For those mothers who have not willingly paid the professional price, guilt provides the same motivating force. It ratchets up the value of their children so that harm to them is intolerable, and all too easily imagined.
“So what are you saying?” Peter said as we led the children up the stone steps to our house, his hand resting on the new banister we had installed because the old one had bars just far enough apart to fit a child’s head in between. “Are you saying that our parents and grandparents didn’t value and love their children as much as we value and love ours?”
“No. I’m saying that their love was less complicated by guilt and fear, and by a sense of the price paid for it.”
“I don’t know, Juliet. I think your parents are pretty adept at the guilt thing.”
“They are adept at making me feel guilty. I don’t think they necessarily feel much of it themselves. Or if they do, it’s about larger things.”
“I’m not convinced it’s limited to our generation. When I was in elementary school I knew a kid, Paul Scofield, whose mother was a complete headcase. She used to dress him in sweaters in the middle of the summer because she was afraid he’d get a cold. She used to make him wear a football helmet when he rode his bicycle or even when we played baseball in the park. She walked him to school and picked him up. Every day for lunch he would get these crazy sandwiches all on homemade bread with, like, tofu on them. He always tossed his lunch and begged off the rest of us.

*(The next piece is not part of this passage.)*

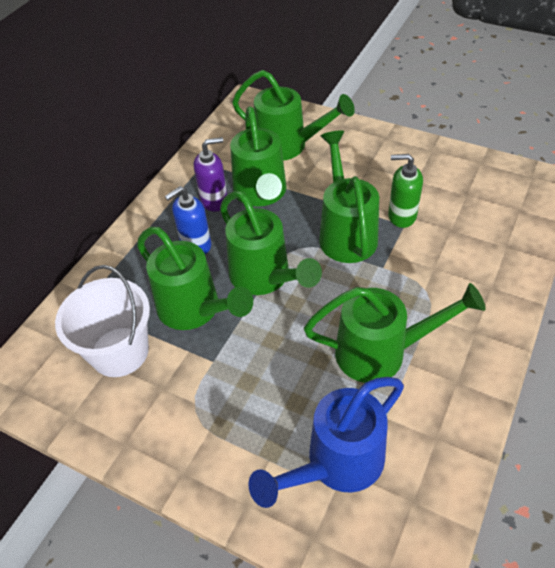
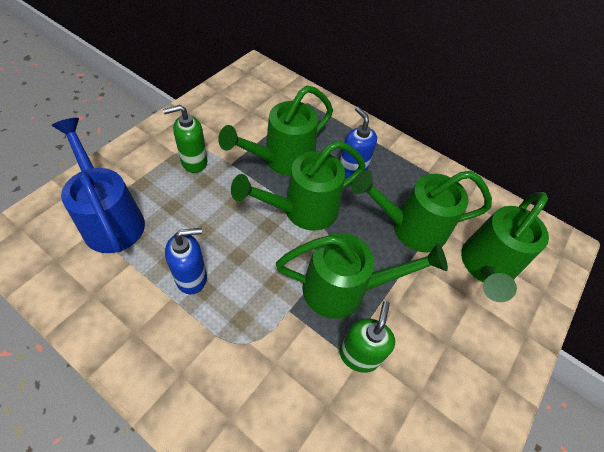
camera: 90 degrees right, 5 degrees up
(119, 352) = (259, 116): white bucket -> none
(214, 201) = (405, 190): purple soap dispenser -> none
(219, 403) = (194, 162): none -> green soap dispenser
(380, 352) = (192, 278): green watering can -> blue soap dispenser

After a while my mom started packing me two Fluffernutters just so Paul wouldn’t starve.”
“You’ve proved my point,” I said. “His mother was a headcase, right? She was a nut, totally different from the norm. Well, how many of Ruby’s friends eat only organic food? Their lunch is all natural almond butter on organic bread, spread with jelly made from organic grapes with no sugar added. That’s if they’re even allowed to have nuts at all, because of the danger of developing an allergy. They wear their helmets when they ride their bikes, their backpacks don’t have their names printed on the outside so that a predator won’t be able to trick them by pretending to know them. Not that this is an issue, because they never ever walk to or from school alone.”
Peter frowned thoughtfully. “So what you’re saying is that what was once considered crazy is now just normal.”
“Exactly. If you don’t do those things you’re crazy. A cautious and decent parent would never let her child do sports without pads and helmets or walk to school alone. You wouldn’t, would you?”
We were standing in the ballroom and we both looked over at the pile of bicycles, scooters, and skateboards in the corner. Arrayed next to them were helmets, wrist guards and kneepads.
“You see,” I said. “We’ve all turned into poor Paul Scofield’s mother. What happened to him, by the way?”
“Paul? He was a huge pot dealer in college. Another guy from our class went to Humboldt State up in northern California. He used to send Paul a package every month. Paul’s mother never asked where he got the money for his car; she just made him buy a Volvo.”
I looked over at Ruby, who was snapping on her helmet as she straddled her pink and purple bicycle. “Jeez,” I said.
Peter said, “I don’t think he kept it up in medical school, though.”
“Medical school?”
“Yeah, last I heard he was doing a psychiatry residency in New York City.”
“It’s nice he could keep the same job, more or less.”
“What do you mean?”
“Drug distribution,” I said. “Helping people alter their consciousness. Back then it was pot, now it’s Prozac.”